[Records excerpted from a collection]
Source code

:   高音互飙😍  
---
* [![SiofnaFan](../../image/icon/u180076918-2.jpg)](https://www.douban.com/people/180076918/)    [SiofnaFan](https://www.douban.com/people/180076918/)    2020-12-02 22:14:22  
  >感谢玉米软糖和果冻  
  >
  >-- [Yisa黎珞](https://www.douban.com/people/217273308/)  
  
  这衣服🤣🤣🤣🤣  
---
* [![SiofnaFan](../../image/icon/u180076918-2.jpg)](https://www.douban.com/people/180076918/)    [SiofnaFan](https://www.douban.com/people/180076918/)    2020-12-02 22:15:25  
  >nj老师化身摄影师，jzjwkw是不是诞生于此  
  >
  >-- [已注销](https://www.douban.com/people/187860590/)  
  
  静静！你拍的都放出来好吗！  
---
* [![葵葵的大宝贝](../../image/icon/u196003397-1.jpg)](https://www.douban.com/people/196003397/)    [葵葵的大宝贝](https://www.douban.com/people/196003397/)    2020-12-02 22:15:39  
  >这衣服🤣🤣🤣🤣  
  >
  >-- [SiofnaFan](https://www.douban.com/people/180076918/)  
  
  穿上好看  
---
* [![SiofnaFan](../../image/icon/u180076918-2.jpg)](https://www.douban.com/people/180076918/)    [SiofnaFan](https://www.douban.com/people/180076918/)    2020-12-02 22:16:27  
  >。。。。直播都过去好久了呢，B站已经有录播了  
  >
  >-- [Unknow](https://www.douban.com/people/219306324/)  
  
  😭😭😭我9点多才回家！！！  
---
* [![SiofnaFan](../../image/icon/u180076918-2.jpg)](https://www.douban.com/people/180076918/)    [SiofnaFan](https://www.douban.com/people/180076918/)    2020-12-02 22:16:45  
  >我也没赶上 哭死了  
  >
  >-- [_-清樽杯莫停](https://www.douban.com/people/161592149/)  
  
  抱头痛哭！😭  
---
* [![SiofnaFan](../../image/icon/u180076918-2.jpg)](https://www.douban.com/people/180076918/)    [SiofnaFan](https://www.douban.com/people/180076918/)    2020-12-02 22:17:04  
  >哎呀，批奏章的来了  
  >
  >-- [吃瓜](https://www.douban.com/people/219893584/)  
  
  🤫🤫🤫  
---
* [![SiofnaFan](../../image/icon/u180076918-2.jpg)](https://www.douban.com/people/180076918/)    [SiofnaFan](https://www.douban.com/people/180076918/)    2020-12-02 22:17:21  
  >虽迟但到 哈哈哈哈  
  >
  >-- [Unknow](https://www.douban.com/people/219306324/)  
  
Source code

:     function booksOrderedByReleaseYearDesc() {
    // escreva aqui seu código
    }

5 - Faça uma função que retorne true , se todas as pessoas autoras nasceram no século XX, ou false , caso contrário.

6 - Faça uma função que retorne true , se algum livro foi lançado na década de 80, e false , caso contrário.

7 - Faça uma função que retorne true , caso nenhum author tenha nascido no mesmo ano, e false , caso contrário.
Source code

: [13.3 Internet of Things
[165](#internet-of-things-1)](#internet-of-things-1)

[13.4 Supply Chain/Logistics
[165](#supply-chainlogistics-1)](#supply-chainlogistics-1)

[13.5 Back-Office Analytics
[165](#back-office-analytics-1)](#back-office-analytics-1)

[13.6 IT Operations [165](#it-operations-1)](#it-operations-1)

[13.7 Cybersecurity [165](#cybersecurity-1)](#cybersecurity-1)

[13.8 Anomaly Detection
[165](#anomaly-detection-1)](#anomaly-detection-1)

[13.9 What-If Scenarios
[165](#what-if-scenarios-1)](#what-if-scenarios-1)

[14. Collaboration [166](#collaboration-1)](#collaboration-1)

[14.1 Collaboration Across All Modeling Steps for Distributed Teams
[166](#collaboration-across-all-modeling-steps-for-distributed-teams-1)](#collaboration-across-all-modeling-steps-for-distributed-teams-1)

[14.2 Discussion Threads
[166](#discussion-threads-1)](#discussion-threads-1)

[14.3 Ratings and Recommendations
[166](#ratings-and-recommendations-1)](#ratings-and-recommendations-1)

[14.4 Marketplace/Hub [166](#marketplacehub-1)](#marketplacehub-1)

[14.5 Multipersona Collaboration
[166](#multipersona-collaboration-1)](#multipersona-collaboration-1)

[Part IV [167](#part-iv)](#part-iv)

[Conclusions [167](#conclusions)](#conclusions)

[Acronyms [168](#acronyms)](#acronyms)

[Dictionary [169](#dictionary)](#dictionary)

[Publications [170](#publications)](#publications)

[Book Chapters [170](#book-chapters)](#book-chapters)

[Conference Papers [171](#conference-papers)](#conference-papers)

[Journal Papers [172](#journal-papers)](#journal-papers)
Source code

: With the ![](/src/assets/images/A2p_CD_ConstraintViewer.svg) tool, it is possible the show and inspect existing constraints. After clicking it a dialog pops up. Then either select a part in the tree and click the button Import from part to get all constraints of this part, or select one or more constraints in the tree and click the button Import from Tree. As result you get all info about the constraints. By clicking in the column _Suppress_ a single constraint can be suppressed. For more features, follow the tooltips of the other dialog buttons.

*Exercise goal:* Exactly as they stand, repeat all the records.

*Result of the task:*
Source code

:   高音互飙😍  
---
* [![SiofnaFan](../../image/icon/u180076918-2.jpg)](https://www.douban.com/people/180076918/)    [SiofnaFan](https://www.douban.com/people/180076918/)    2020-12-02 22:14:22  
  >感谢玉米软糖和果冻  
  >
  >-- [Yisa黎珞](https://www.douban.com/people/217273308/)  
  
  这衣服🤣🤣🤣🤣  
---
* [![SiofnaFan](../../image/icon/u180076918-2.jpg)](https://www.douban.com/people/180076918/)    [SiofnaFan](https://www.douban.com/people/180076918/)    2020-12-02 22:15:25  
  >nj老师化身摄影师，jzjwkw是不是诞生于此  
  >
  >-- [已注销](https://www.douban.com/people/187860590/)  
  
  静静！你拍的都放出来好吗！  
---
* [![葵葵的大宝贝](../../image/icon/u196003397-1.jpg)](https://www.douban.com/people/196003397/)    [葵葵的大宝贝](https://www.douban.com/people/196003397/)    2020-12-02 22:15:39  
  >这衣服🤣🤣🤣🤣  
  >
  >-- [SiofnaFan](https://www.douban.com/people/180076918/)  
  
  穿上好看  
---
* [![SiofnaFan](../../image/icon/u180076918-2.jpg)](https://www.douban.com/people/180076918/)    [SiofnaFan](https://www.douban.com/people/180076918/)    2020-12-02 22:16:27  
  >。。。。直播都过去好久了呢，B站已经有录播了  
  >
  >-- [Unknow](https://www.douban.com/people/219306324/)  
  
  😭😭😭我9点多才回家！！！  
---
* [![SiofnaFan](../../image/icon/u180076918-2.jpg)](https://www.douban.com/people/180076918/)    [SiofnaFan](https://www.douban.com/people/180076918/)    2020-12-02 22:16:45  
  >我也没赶上 哭死了  
  >
  >-- [_-清樽杯莫停](https://www.douban.com/people/161592149/)  
  
  抱头痛哭！😭  
---
* [![SiofnaFan](../../image/icon/u180076918-2.jpg)](https://www.douban.com/people/180076918/)    [SiofnaFan](https://www.douban.com/people/180076918/)    2020-12-02 22:17:04  
  >哎呀，批奏章的来了  
  >
  >-- [吃瓜](https://www.douban.com/people/219893584/)  
  
  🤫🤫🤫  
---
* [![SiofnaFan](../../image/icon/u180076918-2.jpg)](https://www.douban.com/people/180076918/)    [SiofnaFan](https://www.douban.com/people/180076918/)    2020-12-02 22:17:21  
  >虽迟但到 哈哈哈哈  
  >
  >-- [Unknow](https://www.douban.com/people/219306324/)  
  
Source code

:     function booksOrderedByReleaseYearDesc() {
    // escreva aqui seu código
    }

5 - Faça uma função que retorne true , se todas as pessoas autoras nasceram no século XX, ou false , caso contrário.

6 - Faça uma função que retorne true , se algum livro foi lançado na década de 80, e false , caso contrário.

7 - Faça uma função que retorne true , caso nenhum author tenha nascido no mesmo ano, e false , caso contrário.
Source code

: [13.3 Internet of Things
[165](#internet-of-things-1)](#internet-of-things-1)

[13.4 Supply Chain/Logistics
[165](#supply-chainlogistics-1)](#supply-chainlogistics-1)

[13.5 Back-Office Analytics
[165](#back-office-analytics-1)](#back-office-analytics-1)

[13.6 IT Operations [165](#it-operations-1)](#it-operations-1)

[13.7 Cybersecurity [165](#cybersecurity-1)](#cybersecurity-1)

[13.8 Anomaly Detection
[165](#anomaly-detection-1)](#anomaly-detection-1)

[13.9 What-If Scenarios
[165](#what-if-scenarios-1)](#what-if-scenarios-1)

[14. Collaboration [166](#collaboration-1)](#collaboration-1)

[14.1 Collaboration Across All Modeling Steps for Distributed Teams
[166](#collaboration-across-all-modeling-steps-for-distributed-teams-1)](#collaboration-across-all-modeling-steps-for-distributed-teams-1)

[14.2 Discussion Threads
[166](#discussion-threads-1)](#discussion-threads-1)

[14.3 Ratings and Recommendations
[166](#ratings-and-recommendations-1)](#ratings-and-recommendations-1)

[14.4 Marketplace/Hub [166](#marketplacehub-1)](#marketplacehub-1)

[14.5 Multipersona Collaboration
[166](#multipersona-collaboration-1)](#multipersona-collaboration-1)

[Part IV [167](#part-iv)](#part-iv)

[Conclusions [167](#conclusions)](#conclusions)

[Acronyms [168](#acronyms)](#acronyms)

[Dictionary [169](#dictionary)](#dictionary)

[Publications [170](#publications)](#publications)

[Book Chapters [170](#book-chapters)](#book-chapters)

[Conference Papers [171](#conference-papers)](#conference-papers)

[Journal Papers [172](#journal-papers)](#journal-papers)
Source code

: With the ![](/src/assets/images/A2p_CD_ConstraintViewer.svg) tool, it is possible the show and inspect existing constraints. After clicking it a dialog pops up. Then either select a part in the tree and click the button Import from part to get all constraints of this part, or select one or more constraints in the tree and click the button Import from Tree. As result you get all info about the constraints. By clicking in the column _Suppress_ a single constraint can be suppressed. For more features, follow the tooltips of the other dialog buttons.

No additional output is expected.